▸ **Available records**

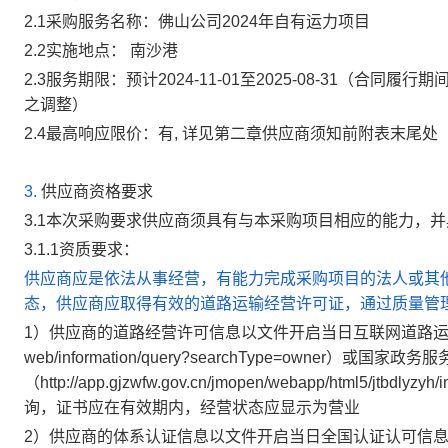
2.1
采购服务名称：
佛山公司2024年自有运力项目
2.2
实施地点：
南沙港
2.3
服务期限：
预计2024-11-01至2025-08-31（
之调整）
2.4
最高响应限价：
有, 详见第二章供应商须知前附表末尾处
3.
供应商资格要求
3.1
本次采购要求供应商须具有与本采购项目相应的能力，并
3.1.1
资质要求：
供应商应是依法从事经营，有能力完成采购项目的法人或其
态，供应商应取得有效的道路运输经营许可证，通过质量管
1
）供应商的道路经营许可信息以文件开启当日互联网道路运输便民政务服务系
web/information/query?searchType=owner）
（http://app.gjzwfw.gov.cn/jmopen/webapp/html
询，证书应在有效期内，经营状态应显示为营业
2
）供应商的体系认证信息以文件开启当日全国认证认可信息公共服务平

▸ **Task requirements**
Could you set down the material above word for word while dropping its pictures?

▸ **Reply to the task**
2.1
采购服务名称：
佛山公司2024年自有运力项目
2.2
实施地点：
南沙港
2.3
服务期限：
预计2024-11-01至2025-08-31（
之调整）
2.4
最高响应限价：
有, 详见第二章供应商须知前附表末尾处
3.
供应商资格要求
3.1
本次采购要求供应商须具有与本采购项目相应的能力，并
3.1.1
资质要求：
供应商应是依法从事经营，有能力完成采购项目的法人或其
态，供应商应取得有效的道路运输经营许可证，通过质量管
1
）供应商的道路经营许可信息以文件开启当日互联网道路运输便民政务服务系
web/information/query?searchType=owner）
（http://app.gjzwfw.gov.cn/jmopen/webapp/html
询，证书应在有效期内，经营状态应显示为营业
2
）供应商的体系认证信息以文件开启当日全国认证认可信息公共服务平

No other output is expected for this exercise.